(Dataset items)
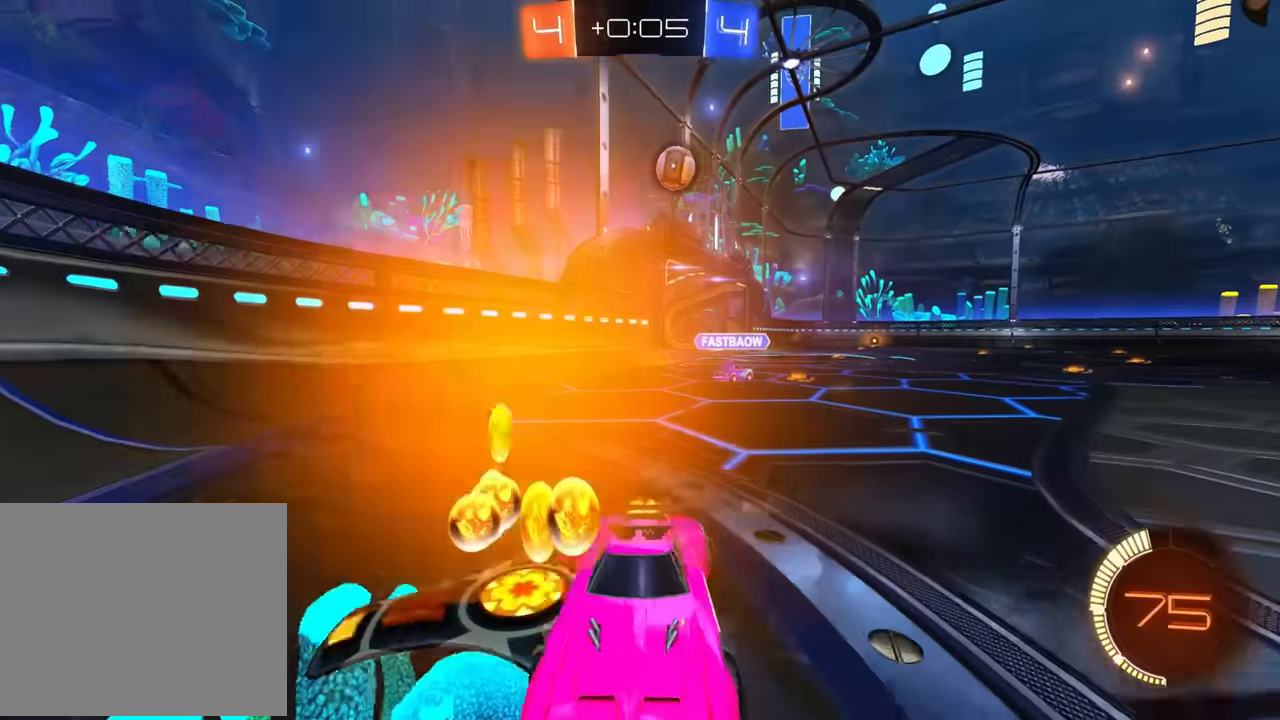
{"buttons": ["CIRCLE", "R2"], "left_stick": "left", "events": [[183, "CIRCLE", "down"], [217, "TRIANGLE", "down"], [267, "TRIANGLE", "up"], [283, "R1", "down"], [400, "CROSS", "down"], [417, "CROSS", "up"], [433, "R1", "up"]]}
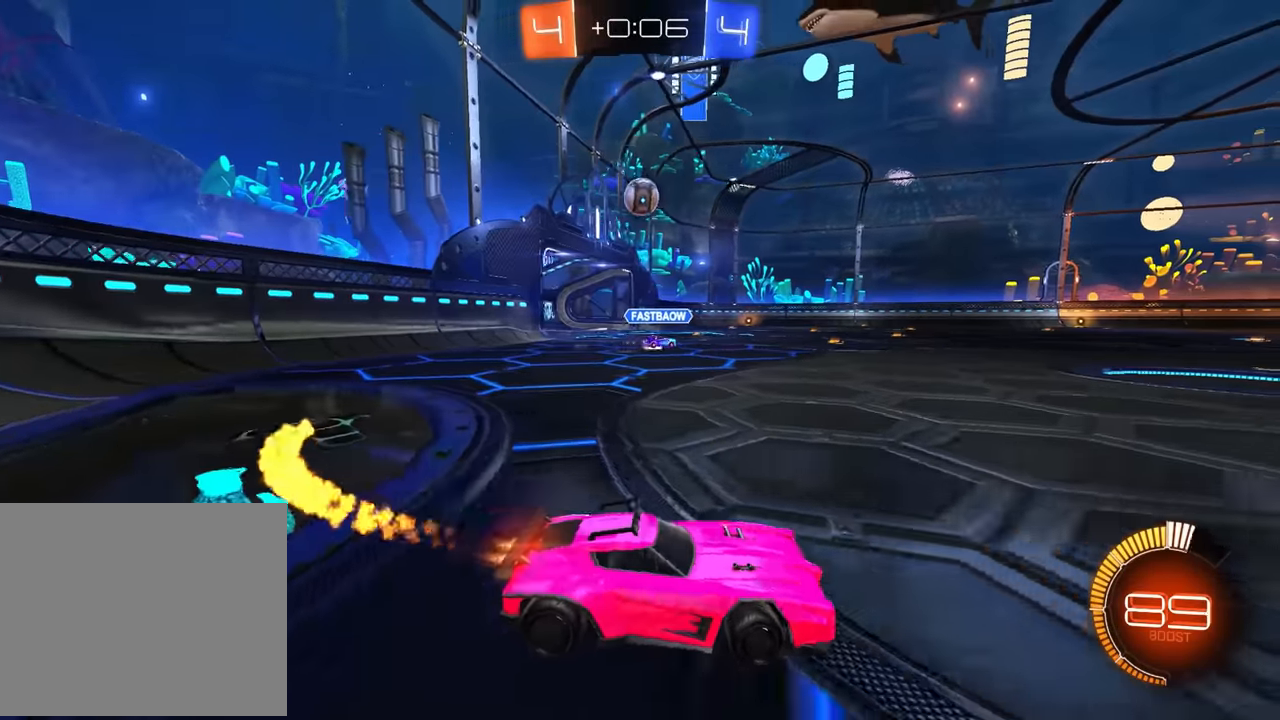
{"buttons": ["CIRCLE", "R2"], "left_stick": "center", "events": [[217, "left_stick", "center"], [400, "SQUARE", "down"], [450, "SQUARE", "up"], [467, "SQUARE", "down"], [483, "SQUARE", "up"]]}
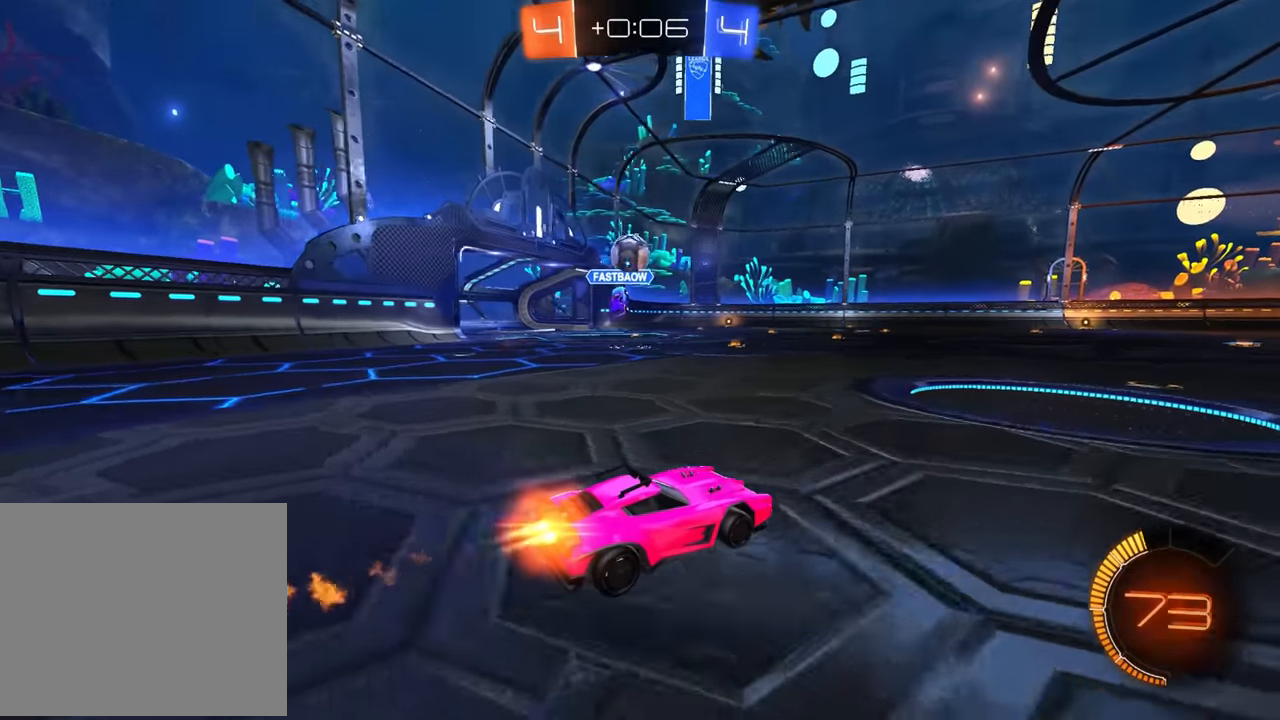
{"buttons": [], "left_stick": "right", "events": [[317, "CIRCLE", "up"], [450, "R2", "up"], [500, "left_stick", "right"]]}
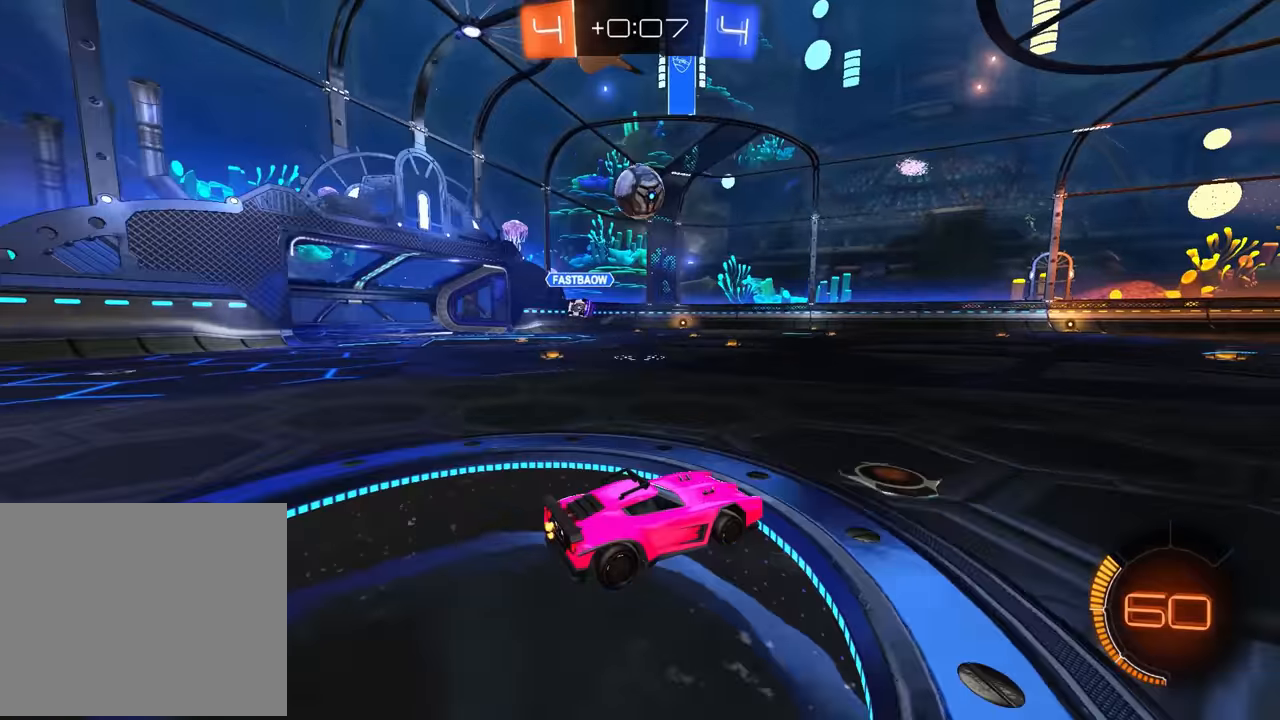
{"buttons": ["R2"], "left_stick": "left", "events": [[217, "left_stick", "center"], [400, "left_stick", "left"], [483, "R2", "down"]]}
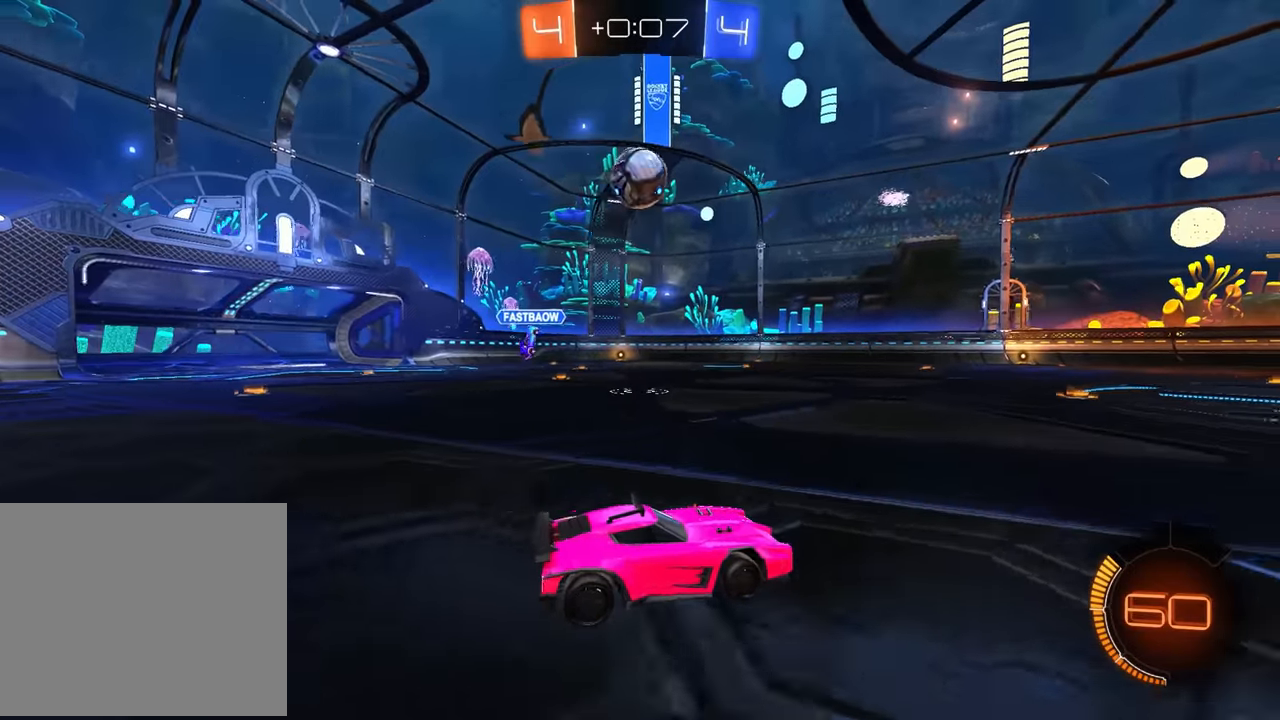
{"buttons": ["R2"], "left_stick": "left", "events": [[17, "left_stick", "center"], [300, "CIRCLE", "down"], [467, "CIRCLE", "up"], [467, "left_stick", "left"]]}
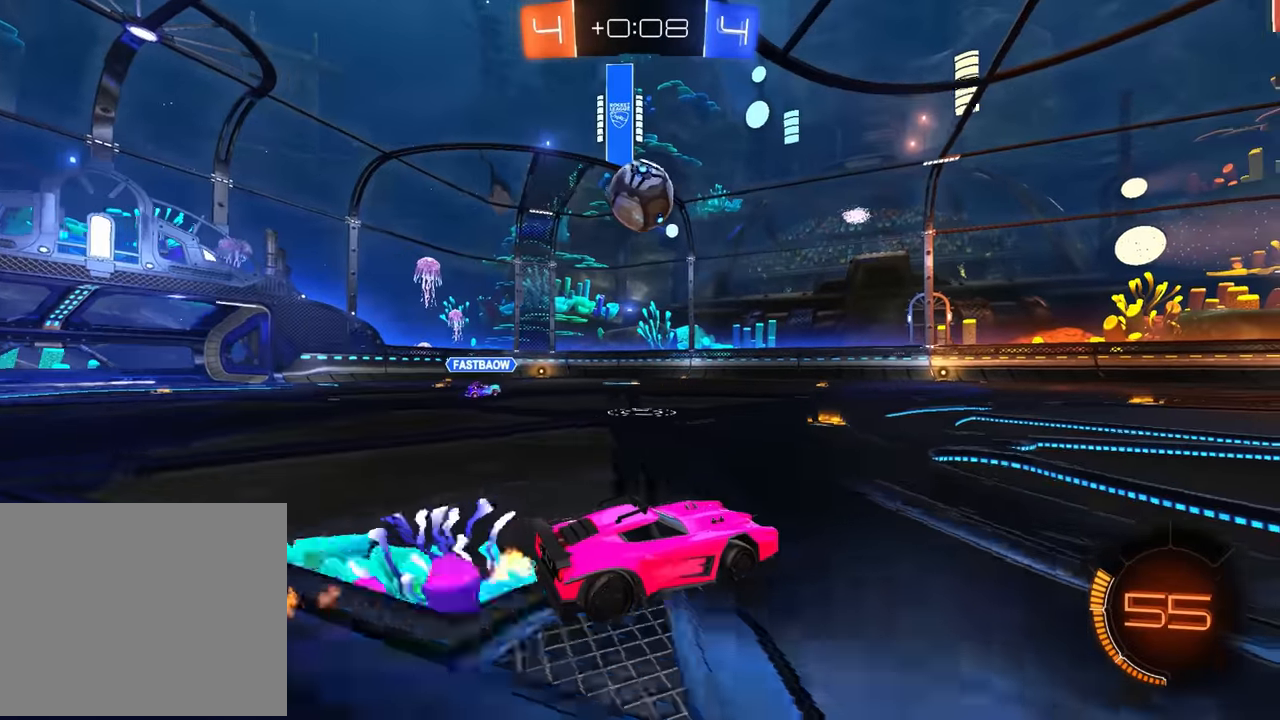
{"buttons": [], "left_stick": "center", "events": [[33, "left_stick", "center"], [117, "CIRCLE", "down"], [217, "SQUARE", "down"], [233, "CIRCLE", "up"], [267, "SQUARE", "up"], [483, "R2", "up"]]}
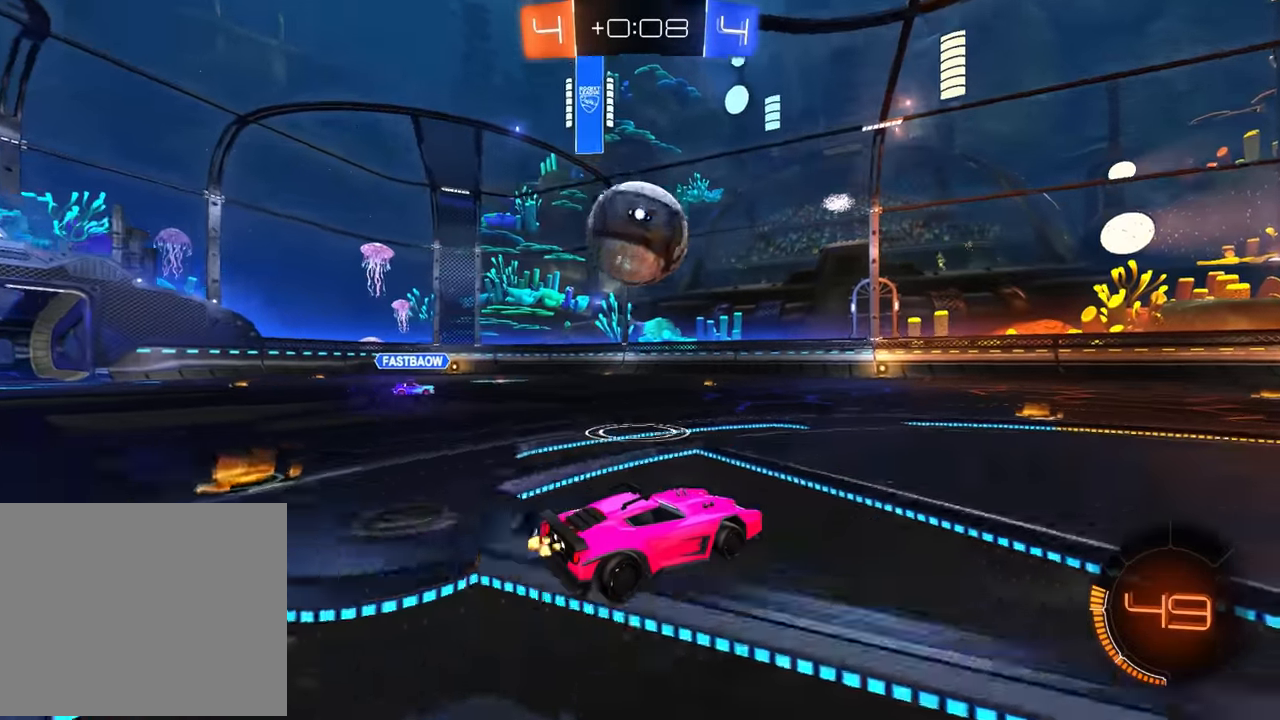
{"buttons": [], "left_stick": "left", "events": [[150, "R2", "down"], [217, "CIRCLE", "down"], [233, "left_stick", "left"], [367, "TRIANGLE", "down"], [383, "TRIANGLE", "up"], [400, "TRIANGLE", "down"], [417, "TRIANGLE", "up"], [433, "TRIANGLE", "down"], [450, "TRIANGLE", "up"], [467, "CIRCLE", "up"], [483, "R2", "up"]]}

What needs to be done: Every line from the data above that contains "CIRCLE" must appear in the answer.

Written response:
{"buttons": ["CIRCLE", "R2"], "left_stick": "left", "events": [[183, "CIRCLE", "down"], [217, "TRIANGLE", "down"], [267, "TRIANGLE", "up"], [283, "R1", "down"], [400, "CROSS", "down"], [417, "CROSS", "up"], [433, "R1", "up"]]}
{"buttons": ["CIRCLE", "R2"], "left_stick": "center", "events": [[217, "left_stick", "center"], [400, "SQUARE", "down"], [450, "SQUARE", "up"], [467, "SQUARE", "down"], [483, "SQUARE", "up"]]}
{"buttons": [], "left_stick": "right", "events": [[317, "CIRCLE", "up"], [450, "R2", "up"], [500, "left_stick", "right"]]}
{"buttons": ["R2"], "left_stick": "left", "events": [[17, "left_stick", "center"], [300, "CIRCLE", "down"], [467, "CIRCLE", "up"], [467, "left_stick", "left"]]}
{"buttons": [], "left_stick": "center", "events": [[33, "left_stick", "center"], [117, "CIRCLE", "down"], [217, "SQUARE", "down"], [233, "CIRCLE", "up"], [267, "SQUARE", "up"], [483, "R2", "up"]]}
{"buttons": [], "left_stick": "left", "events": [[150, "R2", "down"], [217, "CIRCLE", "down"], [233, "left_stick", "left"], [367, "TRIANGLE", "down"], [383, "TRIANGLE", "up"], [400, "TRIANGLE", "down"], [417, "TRIANGLE", "up"], [433, "TRIANGLE", "down"], [450, "TRIANGLE", "up"], [467, "CIRCLE", "up"], [483, "R2", "up"]]}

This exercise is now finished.